As a newbie here I'll just give you my 2 cents, basically the rules I try to follow and experiences I had (still learning): 

* Question everything you're being told, because there are always 2 sides to the story. When it comes to money, I don't really trust anyone (not even myself sometimes). It does not cost anything to ask more questions, and if you don't understand what you're being sold, ask some more. It does not matter if the person on the other hand of the transaction may think you don't get it or whatever... it needs to make sense for your to put your hard earned cash into something

* You will make mistakes (by not respecting the first rule), but I think it's better to do these mistakes early on when you are not pressured by family, mortgage, etc... and when you're investing smaller amounts. If you invest $3k and it goes down and up and after 5 years you get back your $3k, well it probably wasn't a great investment (depending on the circumstances) but at least it was only $3k sitting there earning nothing. Same thing if you invest in say stocks and you lose 80% of your investment but it was "only" $3k then well it may seems like a lot today but in 20 years it hopefully won't, and you probably learned a lesson on these $3k that will prevent you from making that mistake 20 years down the road on maybe lose $30k - makes sense?

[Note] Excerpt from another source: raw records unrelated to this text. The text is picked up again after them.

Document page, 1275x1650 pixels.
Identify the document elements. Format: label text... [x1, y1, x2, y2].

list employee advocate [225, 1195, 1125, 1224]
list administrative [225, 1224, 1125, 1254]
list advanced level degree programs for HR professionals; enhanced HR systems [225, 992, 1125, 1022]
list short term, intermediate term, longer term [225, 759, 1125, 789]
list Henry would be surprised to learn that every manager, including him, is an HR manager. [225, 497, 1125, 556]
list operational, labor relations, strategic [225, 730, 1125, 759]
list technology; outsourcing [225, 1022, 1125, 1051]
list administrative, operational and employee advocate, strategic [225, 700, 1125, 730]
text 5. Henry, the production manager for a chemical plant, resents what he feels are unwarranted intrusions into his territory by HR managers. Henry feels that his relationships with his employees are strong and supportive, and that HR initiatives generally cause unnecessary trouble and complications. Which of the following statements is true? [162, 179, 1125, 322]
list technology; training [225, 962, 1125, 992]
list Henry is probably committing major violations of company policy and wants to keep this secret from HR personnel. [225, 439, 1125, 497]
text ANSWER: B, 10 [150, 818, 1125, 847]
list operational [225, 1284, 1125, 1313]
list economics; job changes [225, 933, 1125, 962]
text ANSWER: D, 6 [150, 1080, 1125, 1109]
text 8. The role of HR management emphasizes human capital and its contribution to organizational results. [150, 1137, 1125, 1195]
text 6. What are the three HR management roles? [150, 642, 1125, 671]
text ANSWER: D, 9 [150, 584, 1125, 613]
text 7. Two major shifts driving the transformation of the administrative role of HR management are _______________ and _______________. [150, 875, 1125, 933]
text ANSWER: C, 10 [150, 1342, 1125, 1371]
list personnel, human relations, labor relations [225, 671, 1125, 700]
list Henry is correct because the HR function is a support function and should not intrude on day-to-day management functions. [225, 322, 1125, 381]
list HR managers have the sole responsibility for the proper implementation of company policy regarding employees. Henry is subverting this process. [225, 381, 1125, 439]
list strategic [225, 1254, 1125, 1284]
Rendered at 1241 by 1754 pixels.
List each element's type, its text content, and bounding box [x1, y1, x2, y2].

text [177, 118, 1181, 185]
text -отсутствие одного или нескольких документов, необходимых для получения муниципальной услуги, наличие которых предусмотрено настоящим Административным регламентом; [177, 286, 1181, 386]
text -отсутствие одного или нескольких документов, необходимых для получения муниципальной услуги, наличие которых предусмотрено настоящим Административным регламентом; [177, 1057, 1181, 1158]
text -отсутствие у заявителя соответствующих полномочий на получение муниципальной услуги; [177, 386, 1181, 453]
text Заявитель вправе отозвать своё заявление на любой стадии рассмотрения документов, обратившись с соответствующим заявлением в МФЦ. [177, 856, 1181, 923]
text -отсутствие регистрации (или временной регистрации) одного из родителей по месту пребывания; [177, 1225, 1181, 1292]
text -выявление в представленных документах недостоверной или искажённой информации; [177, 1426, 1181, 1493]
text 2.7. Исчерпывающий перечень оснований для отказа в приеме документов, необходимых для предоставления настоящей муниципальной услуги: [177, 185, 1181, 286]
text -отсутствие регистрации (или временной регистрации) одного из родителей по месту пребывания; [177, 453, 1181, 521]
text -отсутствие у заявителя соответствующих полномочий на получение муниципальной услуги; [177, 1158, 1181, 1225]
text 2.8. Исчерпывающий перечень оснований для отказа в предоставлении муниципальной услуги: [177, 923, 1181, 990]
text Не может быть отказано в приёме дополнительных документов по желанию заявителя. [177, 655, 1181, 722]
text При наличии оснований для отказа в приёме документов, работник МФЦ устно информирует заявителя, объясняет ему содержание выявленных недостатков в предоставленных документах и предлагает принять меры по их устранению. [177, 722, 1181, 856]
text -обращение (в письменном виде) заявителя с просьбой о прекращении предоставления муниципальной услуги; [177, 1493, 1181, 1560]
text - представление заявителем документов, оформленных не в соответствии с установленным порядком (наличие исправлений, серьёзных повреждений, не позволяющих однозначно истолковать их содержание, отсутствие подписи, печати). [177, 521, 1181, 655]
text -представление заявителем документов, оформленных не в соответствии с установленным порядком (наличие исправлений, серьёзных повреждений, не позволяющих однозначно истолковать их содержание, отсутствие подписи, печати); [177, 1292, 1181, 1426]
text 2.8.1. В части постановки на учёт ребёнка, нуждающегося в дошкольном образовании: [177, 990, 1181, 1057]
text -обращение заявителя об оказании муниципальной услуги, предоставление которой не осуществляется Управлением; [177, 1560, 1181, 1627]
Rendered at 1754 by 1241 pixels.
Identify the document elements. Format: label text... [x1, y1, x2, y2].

* Start small, learn something, and try some other things. When I moved to Canada in 2005, I did not even know what an RSP was. I had money stuck at the bank (collateral for a credit card when you have no credit history) and they told me to put in a GIC. And at the time I was happy with it. Because I somewhat understood what the risk was (none) and the return (close to none too). It fitted my profile at the time. Then over the years I tried other things, mutual funds, stocks (never was too smart about these), some options and then moving on to more complex investments. Some worked well, some did not. But hopefully I learned something along the way, getting "smarter" every year, learning more, etc...

* If it's too good to be true, it usually is... but what seems "too good" for someone else may still be appropriate for you. I'm sort of still learning on this one. Or maybe it seemed "too good" a while back and now it makes more sense. Not sure how to explain that one

* Excel is your friend

Good luck


----------